Korfball is a game that would have made James Naismith proud. Born 84 years ago in the Netherlands, korfball looks more like Dr. Naismith's original version of basketball than does today's slam-dunking, three-point-shooting NBA game. In korfball, a bottomless wicker basket is affixed at the top of a backboardless 11½-foot pole. Players heave a soccer-size ball at the lofty rim. "It's like the old-time basketball—mostly two-handed set shots," says U.S. national team coach Scott Cutten. "You have to really throw it to get the ball up there. It's difficult. A final score in a world-class game is typically 21-18 or 18-17, with one point awarded for each basket."

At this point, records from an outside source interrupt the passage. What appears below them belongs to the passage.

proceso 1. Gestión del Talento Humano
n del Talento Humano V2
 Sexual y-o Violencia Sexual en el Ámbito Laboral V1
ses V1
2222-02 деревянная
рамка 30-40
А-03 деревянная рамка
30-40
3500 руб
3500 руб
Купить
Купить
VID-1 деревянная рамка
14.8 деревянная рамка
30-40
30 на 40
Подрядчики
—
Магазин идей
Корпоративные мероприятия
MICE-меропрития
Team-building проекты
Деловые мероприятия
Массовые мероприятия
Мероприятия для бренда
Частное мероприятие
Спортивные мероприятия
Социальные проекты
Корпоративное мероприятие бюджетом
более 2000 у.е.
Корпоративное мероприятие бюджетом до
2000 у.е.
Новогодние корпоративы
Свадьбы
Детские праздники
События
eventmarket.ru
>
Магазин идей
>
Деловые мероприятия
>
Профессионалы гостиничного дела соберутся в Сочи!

Players aren't allowed to dribble or run with a korfball; instead, they must pass it or shoot it. Nor are they permitted to shoot over a defender; they can only attempt a field goal when they have a clear lane to the basket. Thus the game places a premium on setting picks and moving without the ball to get free for a shot. Most significant, four of the eight players on a side must be women and four must be men. "From the beginning, korfball was intended as a participatory game for both sexes," says Cutten, who was introduced to the sport in a phys-ed class at Oral Roberts University a decade ago. "In the '92 Olympics, korfball will be a demonstration sport, and it will still be coed, even in the Games."

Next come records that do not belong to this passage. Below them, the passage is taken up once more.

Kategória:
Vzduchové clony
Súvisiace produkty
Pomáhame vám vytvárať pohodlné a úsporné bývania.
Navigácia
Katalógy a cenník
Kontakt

The Netherlands remains the world's premier korfball country. Perhaps 200.000 of the nation's 14.5 million people play the game. The 300 or so active U.S. korfballers play for a handful of clubs scattered throughout the West. Nevertheless, "we're very competitive on the international scene," says Cutten, who plays for a club in Tulsa, Okla. "We're probably the third best, behind Holland and Belgium." That unofficial ranking will be put on the line when the U.S. team travels to Rotterdam next week for the world championships. The 8,000-seat Ahoy sports arena is already sold out for the April 26 championship match.

ILLUSTRATION

PATRICK McDONNELL

PHOTO

DOUG HOKE

Annette Squire korfed it up in practice.

THEY SAID IT

•Dick Williams, manager of the Seattle Mariners, on the remote possibility of landing one of baseball's highest-priced free agents: "We'll get snow before we get Raines."

•Chevy Chase, master of ceremonies at the Academy Awards, which overlapped with the NCAA championship basketball game, when told by cohost Goldie Hawn that a billion people were watching him perform: "Is the game over?"